The site shut down suddenly on July 5, prompting worries that millions of dollars could have been taken from its customers. In 2015, operators of one major dark web market took $12 million from users in just such a scheme. Instead, AlphaBay’s shutdown was due to raids and arrests by law enforcement in the United States, Canada and Thailand.
Officials targeted Alexandre Cazes, a Canadian citizen thought to be the leader of AlphaBay. Cazes was found dead in a Thailand jail cell on Wednesday, supposedly while extradition to the U.S. was being prepared.
The Bangkok Post reported that police impounded “four Lamborghini cars and three houses worth about 400 million baht ($11.7 million) in total” from Cazes, who had been living in Thailand for eight years.

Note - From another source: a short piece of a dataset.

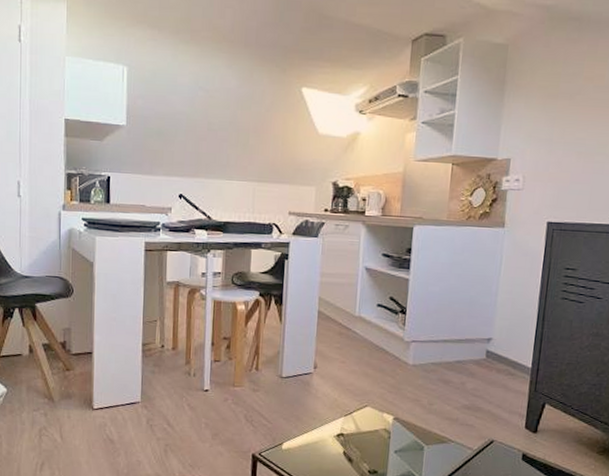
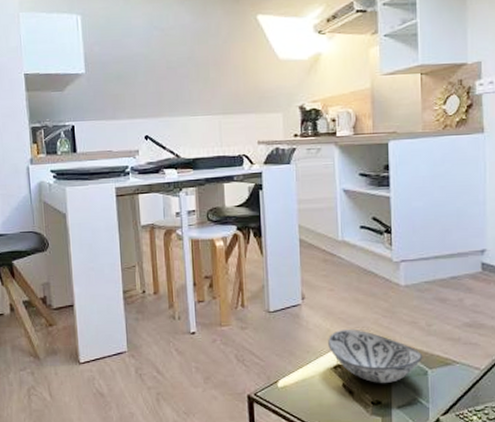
decorative bowl: none [334,401,422,455] -> present [328,329,423,384]

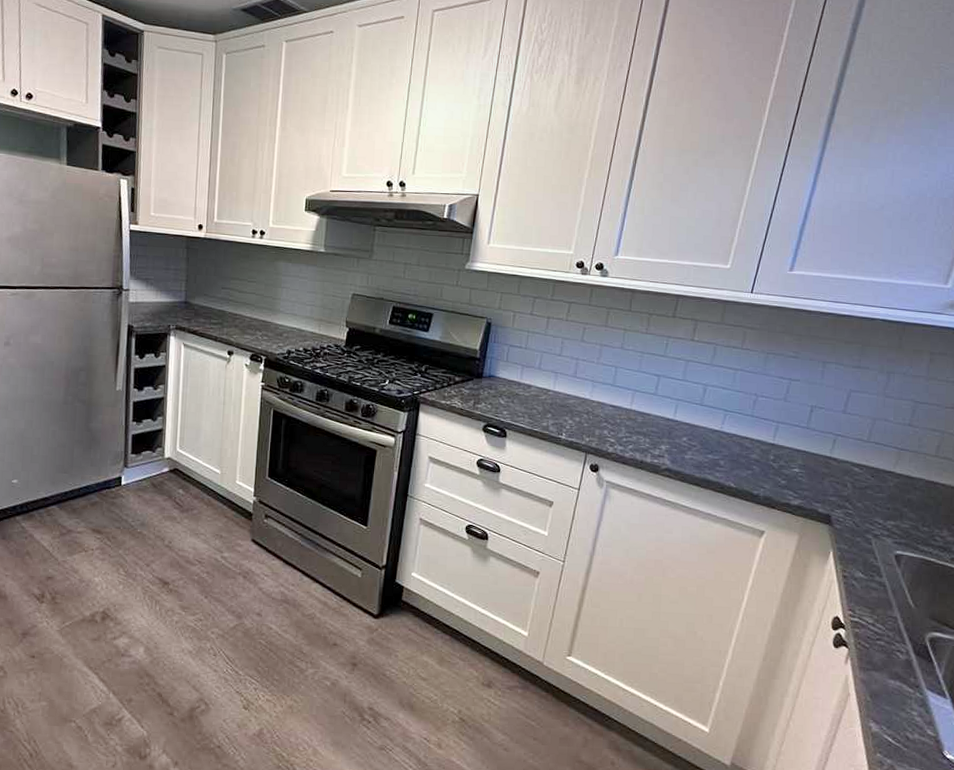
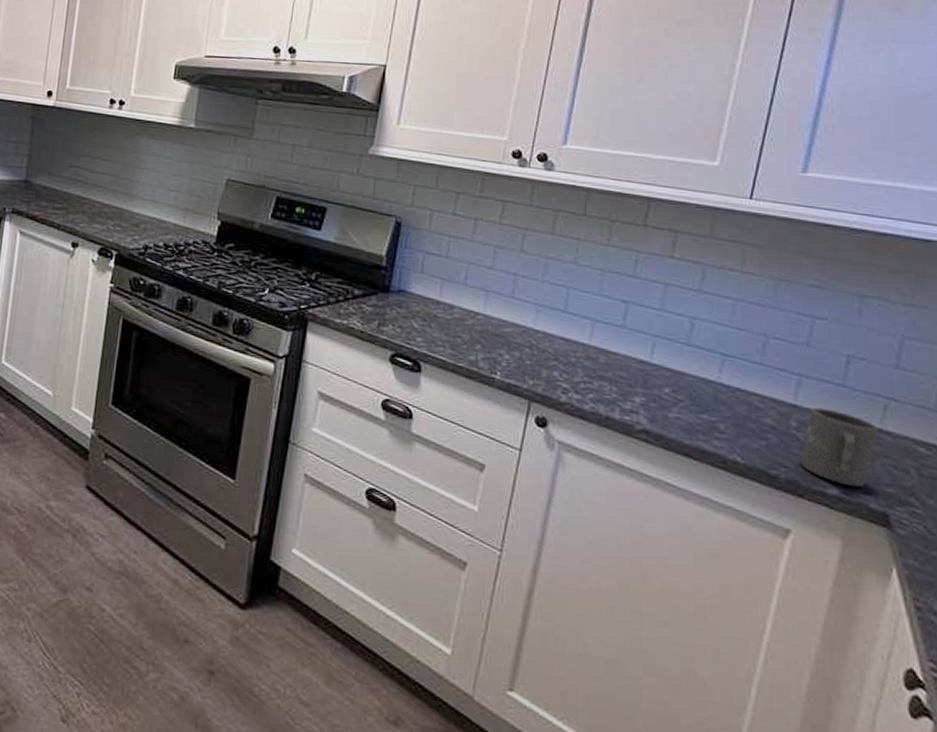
mug: none [774,444,828,499] -> present [800,407,878,487]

AlphaBay operated for three years as a marketplace on the Tor network, rising as a leader among dark web marketplaces due to its speed, reliability and availability of goods that separated the site from its competitors.
The storefront sold millions of dollars worth of drugs, malware, stolen data, weapons and other illicit products around the world. It was in many ways the successor to Silk Road, the original dark web marketplace that was shuttered by U.S. authorities in October 2013. Ross Ulbricht, a U.S.-based programmer, was convicted of running Silk Road and is currently serving two life sentences.